More than 1,550 confirmed tornadoes had been reported in the U.S. as of Dec. 1, making it the third-most-active season since 1980, according to a report today from Santa Ana, California-based CoreLogic. The death toll from the storms was about the same as the number of fatalities from U.S. tornadoes in the prior 10 years combined, the report showed.
“In the past, companies were confident they had an accurate underwriting knowledge of the areas, such as ‘tornado alley,’ that resulted in the greatest claims,” CoreLogic said in the report. “During the past few years, however, property, casualty and commercial insurers have begun to realize they need to carefully re-evaluate this perception.”
Travelers Cos. Chief Executive Officer Jay Fishman said his company is boosting rates after reassessing U.S. storm risk in the wake of tornadoes that struck Tuscaloosa, Alabama; Joplin, Missouri; and Springfield, Massachusetts. A surge of storms in April and May cost the insurer more than Hurricane Katrina and fueled a second-quarter loss. Allstate Corp., the largest publicly traded U.S. home and auto insurer, also posted a loss in the period on the tornadoes.

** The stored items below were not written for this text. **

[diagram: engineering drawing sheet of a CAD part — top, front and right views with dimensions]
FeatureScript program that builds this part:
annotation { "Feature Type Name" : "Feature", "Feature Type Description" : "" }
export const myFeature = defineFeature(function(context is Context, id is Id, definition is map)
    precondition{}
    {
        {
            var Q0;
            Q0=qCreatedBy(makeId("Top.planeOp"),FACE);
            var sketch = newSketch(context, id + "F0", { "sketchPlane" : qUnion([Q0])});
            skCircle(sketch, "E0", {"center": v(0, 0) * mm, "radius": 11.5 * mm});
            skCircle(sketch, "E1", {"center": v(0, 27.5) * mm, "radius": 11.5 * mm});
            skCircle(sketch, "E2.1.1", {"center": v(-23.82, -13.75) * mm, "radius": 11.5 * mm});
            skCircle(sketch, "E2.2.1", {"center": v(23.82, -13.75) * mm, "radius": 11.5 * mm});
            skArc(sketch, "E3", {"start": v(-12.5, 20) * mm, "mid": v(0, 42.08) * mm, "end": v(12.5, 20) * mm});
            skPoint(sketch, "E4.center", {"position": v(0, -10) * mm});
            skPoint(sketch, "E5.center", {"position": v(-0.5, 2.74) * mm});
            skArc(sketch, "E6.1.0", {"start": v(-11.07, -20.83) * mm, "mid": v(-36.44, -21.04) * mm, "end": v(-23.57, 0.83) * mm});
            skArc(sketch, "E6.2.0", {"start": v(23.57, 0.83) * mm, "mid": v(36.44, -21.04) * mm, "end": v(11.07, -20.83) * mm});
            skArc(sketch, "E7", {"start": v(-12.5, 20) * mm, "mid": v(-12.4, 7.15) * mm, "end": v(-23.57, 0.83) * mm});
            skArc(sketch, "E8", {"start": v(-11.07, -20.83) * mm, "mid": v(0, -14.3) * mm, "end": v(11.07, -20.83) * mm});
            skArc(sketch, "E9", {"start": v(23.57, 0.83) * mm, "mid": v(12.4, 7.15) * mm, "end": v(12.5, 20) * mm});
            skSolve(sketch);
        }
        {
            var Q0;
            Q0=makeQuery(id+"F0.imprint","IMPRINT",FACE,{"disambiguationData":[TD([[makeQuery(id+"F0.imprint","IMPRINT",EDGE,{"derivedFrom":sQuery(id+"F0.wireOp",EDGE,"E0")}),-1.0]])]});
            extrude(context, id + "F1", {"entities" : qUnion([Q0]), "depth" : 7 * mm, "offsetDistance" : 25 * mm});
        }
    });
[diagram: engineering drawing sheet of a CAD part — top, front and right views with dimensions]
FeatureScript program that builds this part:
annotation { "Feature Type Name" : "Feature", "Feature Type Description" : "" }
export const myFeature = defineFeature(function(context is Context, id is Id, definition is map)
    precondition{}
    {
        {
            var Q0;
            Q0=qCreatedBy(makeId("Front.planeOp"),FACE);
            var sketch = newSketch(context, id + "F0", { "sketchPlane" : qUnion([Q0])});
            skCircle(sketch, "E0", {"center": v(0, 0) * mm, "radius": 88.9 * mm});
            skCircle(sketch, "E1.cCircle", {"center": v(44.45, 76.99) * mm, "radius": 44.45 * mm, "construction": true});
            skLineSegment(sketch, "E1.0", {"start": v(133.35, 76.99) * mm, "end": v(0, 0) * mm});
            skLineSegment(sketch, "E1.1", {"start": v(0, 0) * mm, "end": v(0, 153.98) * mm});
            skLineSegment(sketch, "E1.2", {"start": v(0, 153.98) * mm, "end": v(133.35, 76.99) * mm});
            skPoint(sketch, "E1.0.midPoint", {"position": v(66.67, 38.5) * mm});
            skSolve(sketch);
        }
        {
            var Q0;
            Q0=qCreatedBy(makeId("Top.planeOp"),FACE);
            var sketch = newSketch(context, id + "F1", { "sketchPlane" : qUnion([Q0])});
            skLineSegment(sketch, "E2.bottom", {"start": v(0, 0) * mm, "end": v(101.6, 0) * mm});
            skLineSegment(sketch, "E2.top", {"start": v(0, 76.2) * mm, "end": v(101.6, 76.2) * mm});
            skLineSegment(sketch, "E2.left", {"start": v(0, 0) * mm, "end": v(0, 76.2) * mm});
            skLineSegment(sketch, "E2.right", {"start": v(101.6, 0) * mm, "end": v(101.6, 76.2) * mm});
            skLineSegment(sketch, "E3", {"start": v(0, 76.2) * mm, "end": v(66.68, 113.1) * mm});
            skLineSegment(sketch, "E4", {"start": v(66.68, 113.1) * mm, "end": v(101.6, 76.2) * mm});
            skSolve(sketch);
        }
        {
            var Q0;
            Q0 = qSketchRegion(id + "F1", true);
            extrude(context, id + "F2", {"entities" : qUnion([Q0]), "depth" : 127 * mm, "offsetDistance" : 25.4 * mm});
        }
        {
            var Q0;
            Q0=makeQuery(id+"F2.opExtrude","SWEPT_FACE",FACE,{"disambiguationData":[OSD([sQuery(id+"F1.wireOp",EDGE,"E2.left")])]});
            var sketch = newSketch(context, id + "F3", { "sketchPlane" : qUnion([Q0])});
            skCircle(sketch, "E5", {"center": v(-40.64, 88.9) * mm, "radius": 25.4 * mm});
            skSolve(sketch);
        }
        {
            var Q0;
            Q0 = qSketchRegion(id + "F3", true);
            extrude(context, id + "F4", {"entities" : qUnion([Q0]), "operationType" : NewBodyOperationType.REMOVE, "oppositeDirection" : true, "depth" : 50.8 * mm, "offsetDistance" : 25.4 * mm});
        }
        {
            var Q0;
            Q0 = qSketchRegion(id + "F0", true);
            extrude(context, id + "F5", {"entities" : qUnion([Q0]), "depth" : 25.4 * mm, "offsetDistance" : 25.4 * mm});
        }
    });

Tornado Alley stretches from central Texas to northern Iowa, and from central Kansas and Nebraska to western Ohio, according to the National Climatic Data Center. The region is known for a high frequency of storms in months including April and May.
“For many companies, the result of actuarial analysis of claims loss against granular damaging winds and hail geospatial databases has led to a considerable expansion of areas now considered higher risk for wind and hail claims loss,” CoreLogic said.
Losses from floods in the U.S. were also higher than average this year, costing about $10.7 billion. Tropical Storm Lee and Hurricane Irene hit states such as Pennsylvania and New York, and further damage was caused as the Mississippi and Missouri Rivers swelled beyond their banks after heavy precipitation and the melting of an above-average snowpack.
Extreme flood losses are not expected next year, based on cyclical trends, CoreLogic said. Still, the losses in 2011 have increased awareness of the risk outside of 100-year flood zones, according to the report.